Honest disclosure: this is the DispoBridge website, so we're biased. We rank ourselves #1 because for the most common wholesaler profile (1-4 deals/month) the performance-fee model nets more cash kept than subscription platforms. For high-volume operators, InvestorLift is genuinely a better fit and we say so. The decision framework section above is the honest answer for your specific situation.

How do I pick between performance-fee and subscription?

Run the math. If you're paying $500/mo for InvestorLift Pro ($6,000/year), you need to close enough additional deals through their buyer network — beyond what you'd close on a free or performance-fee platform — to make $6,000+ more net than the alternative. For low-volume wholesalers, the math rarely works. For high-volume, it usually does.

Are there other platforms missing from this list?

We covered the six most-asked-about. Other smaller or specialized platforms exist (PropStream is more sourcing than dispo; Real Estate Bees is more directory/lead gen; some local marketplaces serve specific metros). For most wholesalers, the six listed cover 95%+ of the practical comparison.

Can I use multiple platforms at the same time?

Yes. None of the major platforms require exclusivity. Many wholesalers post on 2-3 platforms simultaneously and let whichever buyer closes first win the deal. The downside is buyer-side conflicts (the same buyer may see your deal multiple times), so disclose your strategy if asked.
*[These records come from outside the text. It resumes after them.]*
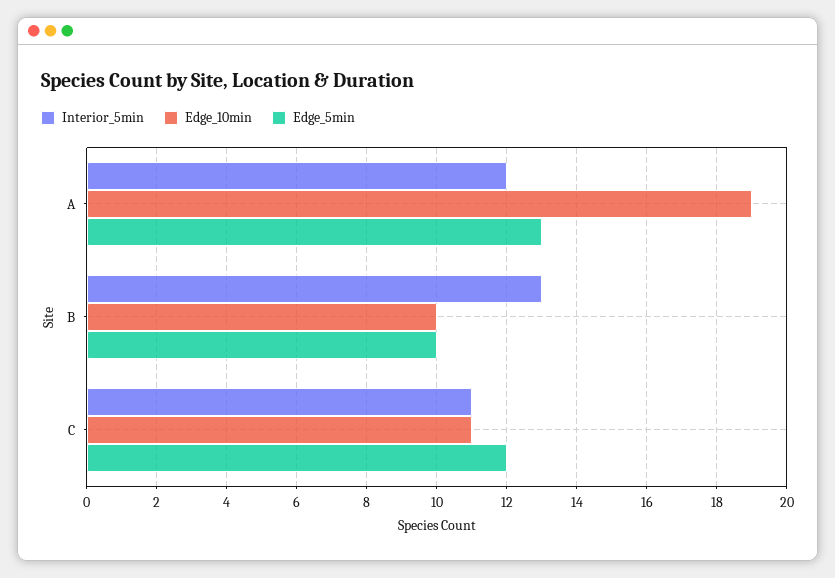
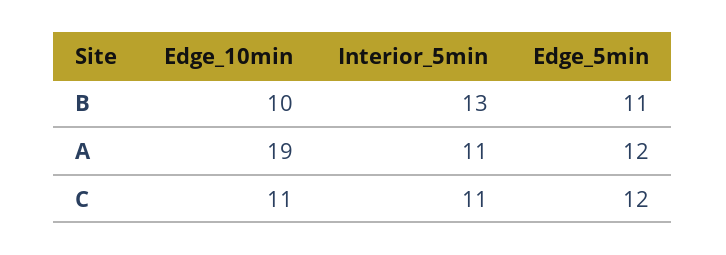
  {
    "Interior_5min": {
-     "A": 12,
+     "A": 11,
      "B": 13,
      "C": 11
    },
    "Edge_10min": {
      "A": 19,
      "B": 10,
      "C": 11
    },
    "Edge_5min": {
-     "A": 13,
+     "A": 12,
-     "B": 10,
+     "B": 11,
      "C": 12
    }
  }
What about iBuyers (Opendoor, Offerpad) for wholesale dispo?

iBuyers are not wholesale-dispo platforms — they buy directly from homeowners. They're relevant if you're a homeowner-seller, not a wholesaler with a contract to assign. Our sister brand Oxbow Home Solutions competes with iBuyers for direct-from-seller acquisitions; DispoBridge is downstream of that.

Is this list updated?

This page reflects 2026 comparisons based on publicly available pricing and feature information. Subscription tiers change quarterly at most major platforms — verify current pricing on each platform's site before final decisions.